La cryptographie peut rendre une affirmation vérifiable. Elle ne transforme pas une affirmation en vérité.

La portée du résultat doit rester explicite : quel fichier, quelle déclaration, quelle clé, quelles attentes, quels contrôles ? « Les contrôles définis pour cette livraison réussissent » est une conclusion examinable. Elle ne signifie pas « ce logiciel est sûr dans tous les contextes ».

11 — Et Continuum Attest ?

Continuum Attest automatise l’enregistrement d’étapes de fabrication et des empreintes des entrées et sorties déclarées dans un reçu. La signature s’active explicitement. Le reçu peut être conservé et transmis avec la livraison, puis vérifié par son destinataire avec ses clés approuvées et les fichiers nécessaires aux contrôles choisis.

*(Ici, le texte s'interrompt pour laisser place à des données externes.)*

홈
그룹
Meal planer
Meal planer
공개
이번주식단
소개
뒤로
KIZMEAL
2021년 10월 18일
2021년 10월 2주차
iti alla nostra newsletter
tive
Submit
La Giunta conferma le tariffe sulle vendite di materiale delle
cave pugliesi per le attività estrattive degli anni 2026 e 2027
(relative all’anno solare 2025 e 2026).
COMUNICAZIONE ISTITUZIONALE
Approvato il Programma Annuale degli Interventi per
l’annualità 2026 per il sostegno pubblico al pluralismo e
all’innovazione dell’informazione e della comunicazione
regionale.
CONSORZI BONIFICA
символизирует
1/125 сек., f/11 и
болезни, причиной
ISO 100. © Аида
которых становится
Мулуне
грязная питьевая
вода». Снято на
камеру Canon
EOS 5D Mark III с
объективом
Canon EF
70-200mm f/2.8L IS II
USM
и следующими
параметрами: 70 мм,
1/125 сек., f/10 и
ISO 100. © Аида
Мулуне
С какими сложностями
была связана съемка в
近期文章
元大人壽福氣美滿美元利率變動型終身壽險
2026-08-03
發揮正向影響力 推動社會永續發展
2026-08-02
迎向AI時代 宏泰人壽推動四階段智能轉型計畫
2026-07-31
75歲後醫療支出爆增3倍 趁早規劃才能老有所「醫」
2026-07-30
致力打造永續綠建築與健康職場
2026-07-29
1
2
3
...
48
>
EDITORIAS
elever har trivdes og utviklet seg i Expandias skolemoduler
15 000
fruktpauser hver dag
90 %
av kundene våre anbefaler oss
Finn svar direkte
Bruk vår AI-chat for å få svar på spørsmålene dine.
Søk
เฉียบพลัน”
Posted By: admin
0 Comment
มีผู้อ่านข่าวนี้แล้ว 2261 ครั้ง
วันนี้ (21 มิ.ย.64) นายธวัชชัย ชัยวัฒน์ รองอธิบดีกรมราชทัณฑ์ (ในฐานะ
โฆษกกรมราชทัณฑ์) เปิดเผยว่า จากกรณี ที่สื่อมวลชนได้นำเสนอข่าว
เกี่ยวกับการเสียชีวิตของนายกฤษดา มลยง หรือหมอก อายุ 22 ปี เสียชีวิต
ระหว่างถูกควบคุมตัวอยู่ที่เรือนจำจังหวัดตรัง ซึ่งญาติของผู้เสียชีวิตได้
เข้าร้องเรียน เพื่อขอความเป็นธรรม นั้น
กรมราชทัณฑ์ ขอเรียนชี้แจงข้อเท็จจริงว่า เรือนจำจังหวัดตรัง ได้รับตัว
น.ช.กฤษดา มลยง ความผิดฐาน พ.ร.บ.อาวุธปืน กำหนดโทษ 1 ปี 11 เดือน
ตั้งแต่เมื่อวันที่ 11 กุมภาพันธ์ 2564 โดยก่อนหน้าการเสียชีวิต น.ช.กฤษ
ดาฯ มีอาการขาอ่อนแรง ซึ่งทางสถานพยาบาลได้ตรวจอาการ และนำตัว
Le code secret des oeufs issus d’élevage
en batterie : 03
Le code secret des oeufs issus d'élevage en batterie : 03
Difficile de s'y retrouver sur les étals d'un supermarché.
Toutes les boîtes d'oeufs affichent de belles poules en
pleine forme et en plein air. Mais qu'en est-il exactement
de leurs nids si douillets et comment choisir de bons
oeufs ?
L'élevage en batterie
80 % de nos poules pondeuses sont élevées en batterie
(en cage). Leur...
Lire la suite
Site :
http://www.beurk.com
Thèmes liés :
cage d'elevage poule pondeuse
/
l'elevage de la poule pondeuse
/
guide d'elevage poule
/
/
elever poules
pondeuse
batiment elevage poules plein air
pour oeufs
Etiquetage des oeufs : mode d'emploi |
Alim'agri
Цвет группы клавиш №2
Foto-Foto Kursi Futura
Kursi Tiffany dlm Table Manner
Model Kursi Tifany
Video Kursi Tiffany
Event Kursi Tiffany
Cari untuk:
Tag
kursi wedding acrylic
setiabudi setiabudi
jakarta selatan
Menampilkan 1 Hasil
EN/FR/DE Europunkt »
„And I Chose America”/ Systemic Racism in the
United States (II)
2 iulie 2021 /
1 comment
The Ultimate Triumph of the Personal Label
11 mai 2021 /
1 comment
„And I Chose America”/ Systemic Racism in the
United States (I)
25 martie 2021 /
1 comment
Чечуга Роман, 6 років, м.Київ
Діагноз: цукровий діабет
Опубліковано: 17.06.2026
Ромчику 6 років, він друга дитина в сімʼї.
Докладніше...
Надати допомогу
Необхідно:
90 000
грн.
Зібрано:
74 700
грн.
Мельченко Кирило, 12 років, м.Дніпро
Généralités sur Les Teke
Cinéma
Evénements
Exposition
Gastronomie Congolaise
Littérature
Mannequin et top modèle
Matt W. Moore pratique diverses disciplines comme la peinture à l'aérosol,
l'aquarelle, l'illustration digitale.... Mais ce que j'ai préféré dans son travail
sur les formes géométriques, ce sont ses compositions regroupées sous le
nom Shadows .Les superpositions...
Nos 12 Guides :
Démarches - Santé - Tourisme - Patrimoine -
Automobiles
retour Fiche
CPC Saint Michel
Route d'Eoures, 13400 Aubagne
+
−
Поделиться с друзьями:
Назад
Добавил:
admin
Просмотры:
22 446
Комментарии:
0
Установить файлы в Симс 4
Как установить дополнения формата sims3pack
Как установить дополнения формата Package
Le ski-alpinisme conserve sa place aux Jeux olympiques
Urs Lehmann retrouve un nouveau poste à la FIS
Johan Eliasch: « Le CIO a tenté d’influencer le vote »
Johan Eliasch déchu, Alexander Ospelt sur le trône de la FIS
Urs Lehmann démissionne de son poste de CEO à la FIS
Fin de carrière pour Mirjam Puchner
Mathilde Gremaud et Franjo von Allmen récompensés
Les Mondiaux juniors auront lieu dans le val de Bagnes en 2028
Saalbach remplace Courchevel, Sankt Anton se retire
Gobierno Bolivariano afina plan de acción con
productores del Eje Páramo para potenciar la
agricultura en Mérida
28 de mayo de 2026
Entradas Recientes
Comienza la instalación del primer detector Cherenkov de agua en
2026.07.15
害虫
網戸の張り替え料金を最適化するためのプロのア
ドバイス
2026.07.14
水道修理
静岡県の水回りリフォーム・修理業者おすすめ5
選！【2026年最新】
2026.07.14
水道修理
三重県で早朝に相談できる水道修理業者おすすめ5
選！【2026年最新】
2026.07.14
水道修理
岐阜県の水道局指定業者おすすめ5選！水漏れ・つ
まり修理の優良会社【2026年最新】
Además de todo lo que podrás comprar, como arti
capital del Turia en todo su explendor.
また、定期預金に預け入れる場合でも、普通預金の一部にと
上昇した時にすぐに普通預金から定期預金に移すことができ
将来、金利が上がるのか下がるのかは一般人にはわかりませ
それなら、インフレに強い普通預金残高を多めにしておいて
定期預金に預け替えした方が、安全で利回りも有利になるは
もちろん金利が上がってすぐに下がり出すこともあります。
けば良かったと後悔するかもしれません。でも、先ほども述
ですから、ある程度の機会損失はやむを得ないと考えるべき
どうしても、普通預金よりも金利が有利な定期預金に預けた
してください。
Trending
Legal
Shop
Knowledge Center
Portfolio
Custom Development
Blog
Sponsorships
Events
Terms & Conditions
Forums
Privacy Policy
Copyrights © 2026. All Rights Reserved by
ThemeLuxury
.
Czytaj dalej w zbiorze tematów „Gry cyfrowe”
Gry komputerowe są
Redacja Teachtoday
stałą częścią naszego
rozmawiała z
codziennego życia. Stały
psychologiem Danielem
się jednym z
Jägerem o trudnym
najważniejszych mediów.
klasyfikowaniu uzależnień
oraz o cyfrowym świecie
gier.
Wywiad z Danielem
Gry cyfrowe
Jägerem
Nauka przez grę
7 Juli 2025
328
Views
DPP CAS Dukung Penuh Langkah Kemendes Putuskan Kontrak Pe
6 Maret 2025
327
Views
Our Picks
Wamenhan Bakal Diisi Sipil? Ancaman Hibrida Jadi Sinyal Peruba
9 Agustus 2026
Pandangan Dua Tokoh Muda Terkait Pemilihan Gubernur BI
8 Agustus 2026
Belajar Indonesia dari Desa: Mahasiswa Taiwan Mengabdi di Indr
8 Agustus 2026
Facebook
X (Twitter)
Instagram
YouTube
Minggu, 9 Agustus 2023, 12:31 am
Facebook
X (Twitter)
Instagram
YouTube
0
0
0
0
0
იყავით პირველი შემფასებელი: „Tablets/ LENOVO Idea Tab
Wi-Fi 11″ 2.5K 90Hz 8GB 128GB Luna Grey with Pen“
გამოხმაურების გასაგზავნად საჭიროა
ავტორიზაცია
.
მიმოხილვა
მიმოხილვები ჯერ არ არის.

Le périmètre déclaré reste déterminant : un reçu ne couvre pas spontanément tous les fichiers que le build pourrait lire. Le format natif possède aussi ses propres règles d’empreinte ; notre SHA-256 simplifié n’en constitue pas une description complète. La référence CLI et le format du reçu documentent la mise en pratique exacte.

Pour prolonger la réflexion, l’article Trust is not evidence est une lecture complémentaire, indépendante du parcours Academy. Il n’est pas un prérequis pour poursuivre.

12 — À retenir

L’artefact donne le contenu ; son hash permet de le comparer. Le statement formule une affirmation, l’attestation la rattache à un sujet, et la signature permet d’en contrôler l’intégrité et le lien à une clé. La provenance décrit la fabrication. Vérifier consiste à examiner ces liens selon des attentes explicites, sans transformer une déclaration signée en vérité absolue.